Under Trump, we’re likely to see the conspiratorial side of conservatism being strengthened by other platforms, too. Zuckerberg has already signaled that he sees Trump’s election as a “cultural tipping point,” and that Meta’s services will move away from stopping the spread of false or offensive content to privilege “free speech” instead. He wants Trump to retaliate against European authorities if they try to enforce disinformation rules against his services.
But there is a more fundamental problem: American democracy itself may be short-circuited, as Musk and those around him shape both the questions that the public is purportedly asking and the answers that government provides. Such a confusion of public, platform owner, and governing administration is profoundly troubling, not just for America but for the world. How should other countries respond when Musk uses his platform to agitate for the downfall of friendly governments and demand the release of far-right provocateurs? How do foreign regulators who reasonably see Musk’s platform and Zuckerberg’s new approach as threats to their own sovereign democracy respond without inviting ferocious retaliation from the Trump Administration?
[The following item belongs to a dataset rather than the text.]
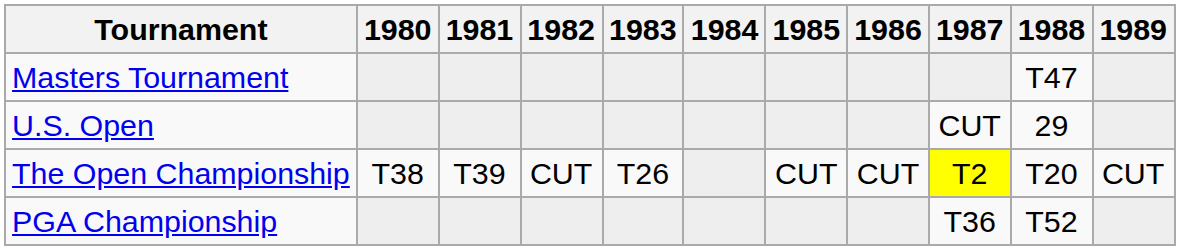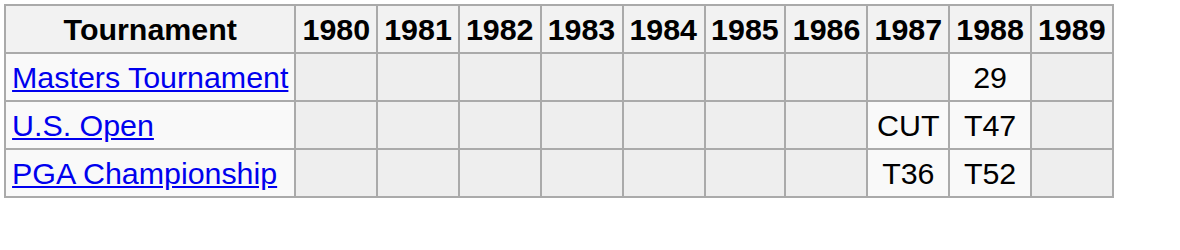Masters Tournament | 1988: T47 -> 29
U.S. Open | 1988: 29 -> T47
- row: The Open Championship | T38 | T39 | CUT | T26 | CUT | CUT | T2 | T20 | CUT
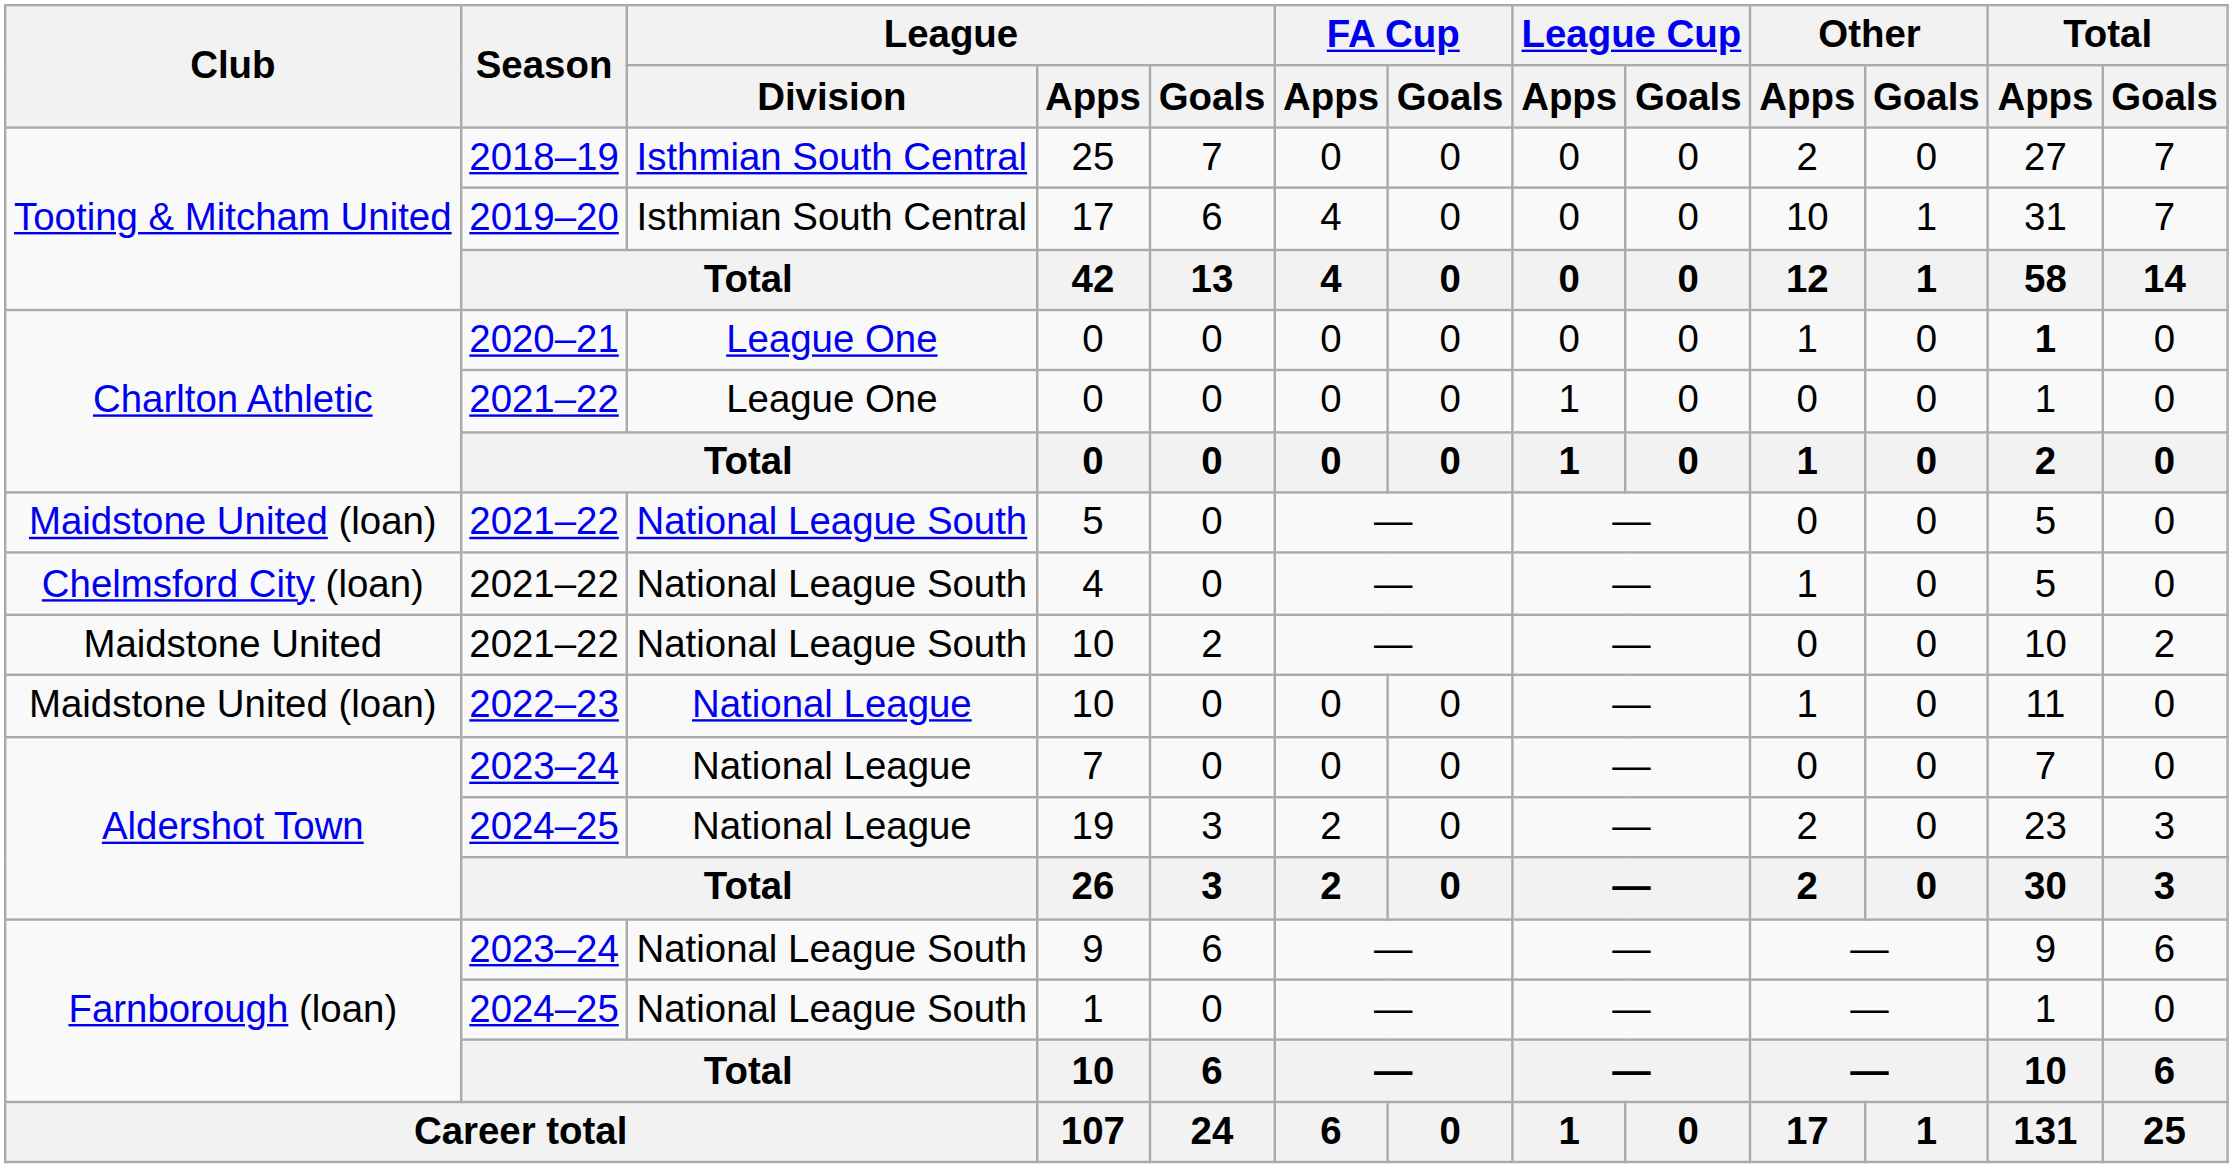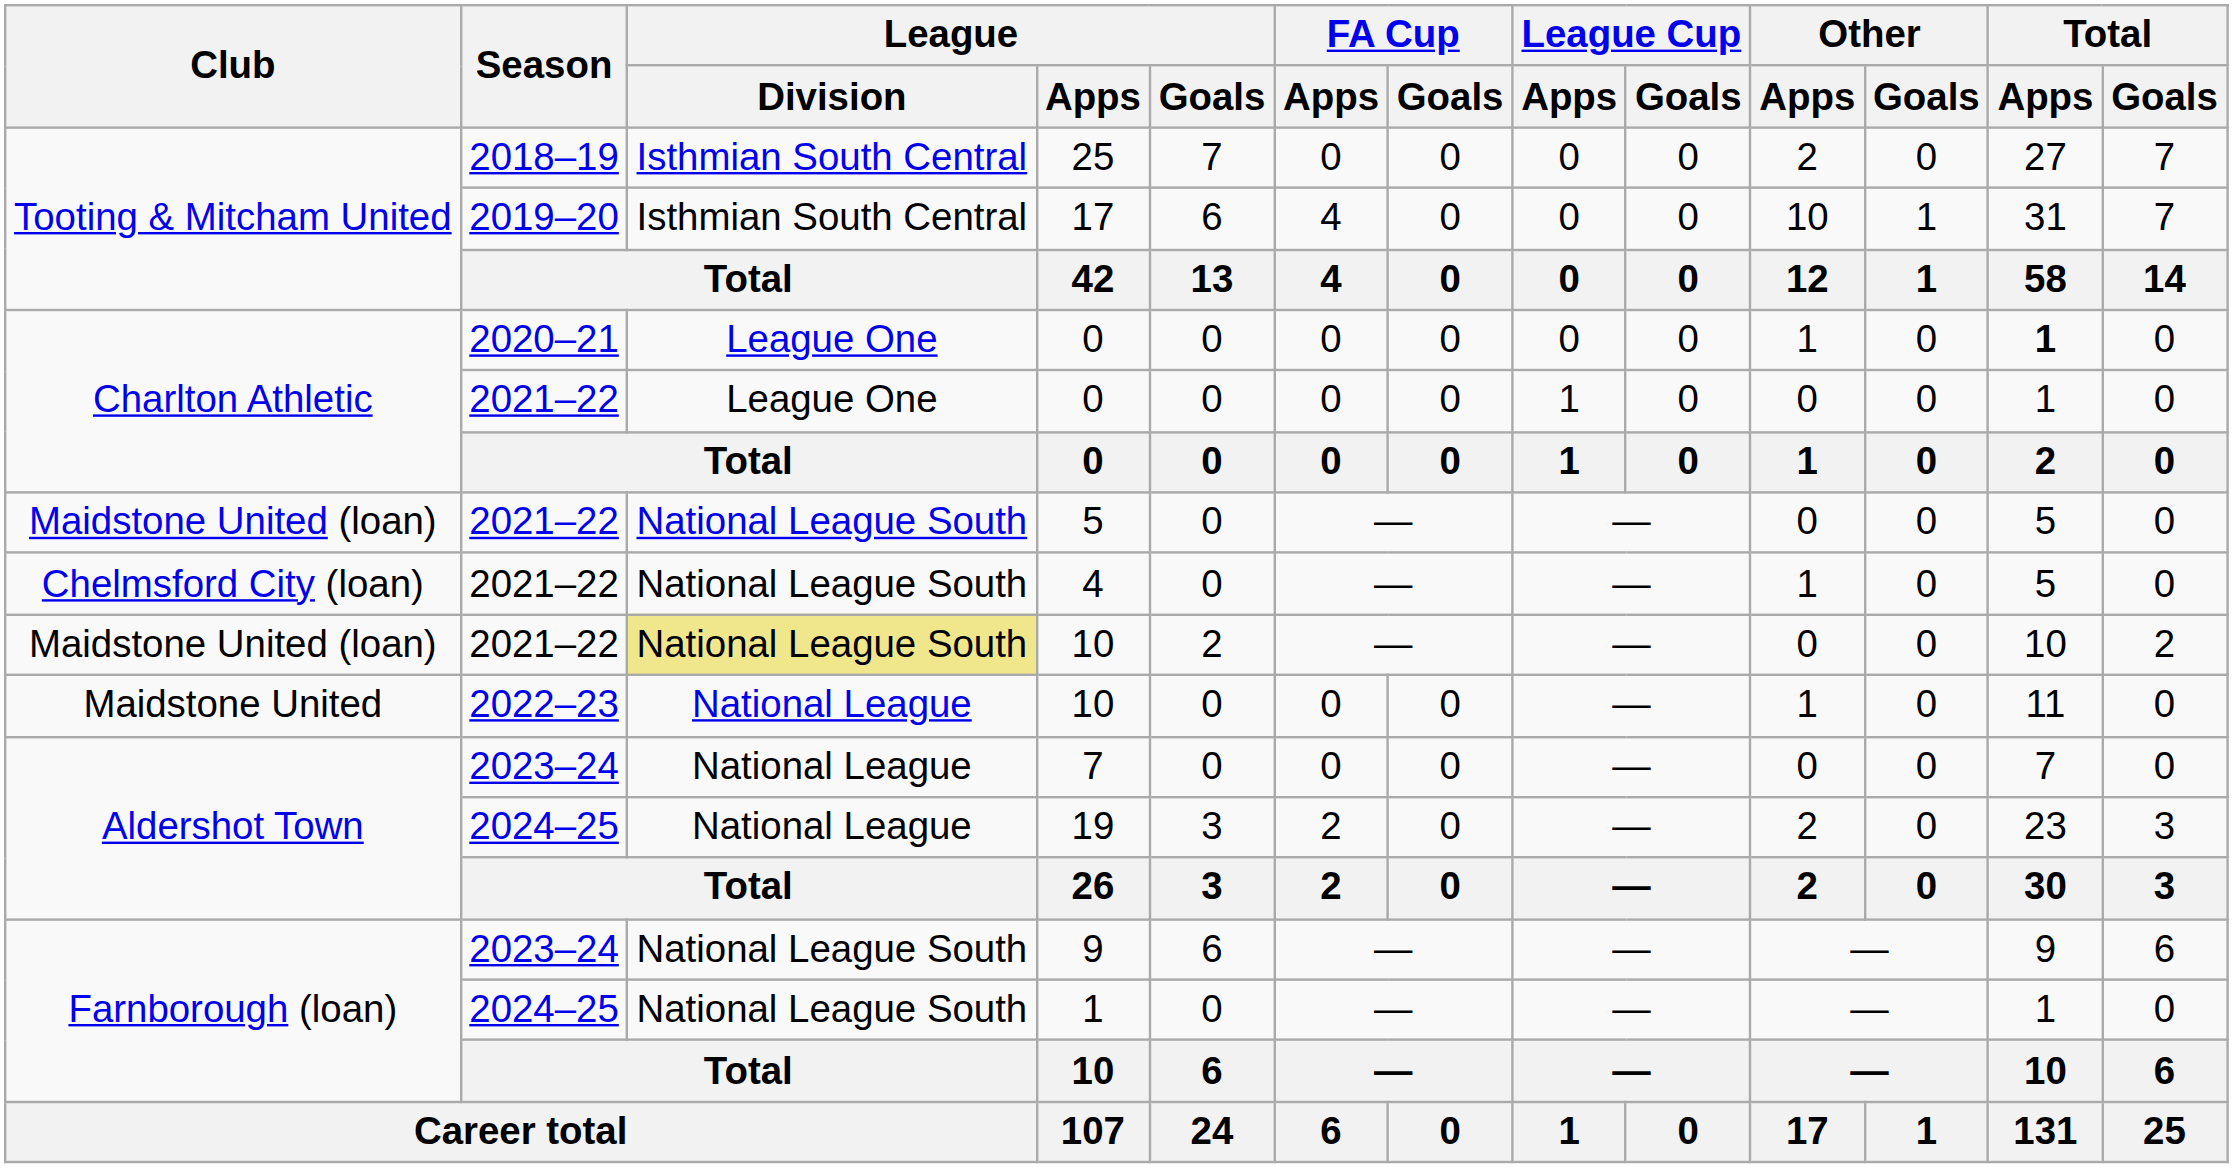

If Musk and Trump fall out with each other, and if Zuckerberg begins losing users, this chimeric amalgam of public and policymaking might collapse under its own weight. We can’t count on that. We need new ways of creating collective voice and having it responded to, in a world where the platform economy is democratically untrustworthy at best, and at worst becoming actively malign. How do we build new publics, and new relationships between the public and the government, when technologies are leading to increasingly deranged publics and the government seems increasingly incapable of solving problems?
That is the challenge, and it is a far more complex one than simply protecting the internet from regulation. To meet it, we must understand that the “we” who weave the web are also woven by it. The technologies that allow us to talk to each other also necessarily shape the contours of debate. We can’t insulate these technologies from regulation, trusting that market-competitive forces and some notional marketplace of ideas will be sufficient to prevent abuse. Constituting ourselves as a collective “we” that can agree on what our common spaces should look like and refiguring technologies to make these spaces possible would be difficult under the very best of circumstances. Those are not the circumstances we live in. Nonetheless, that’s what we have to do if we are to find our way out of the traps that oligarchs like Musk, and our own collective tendencies, have built for us.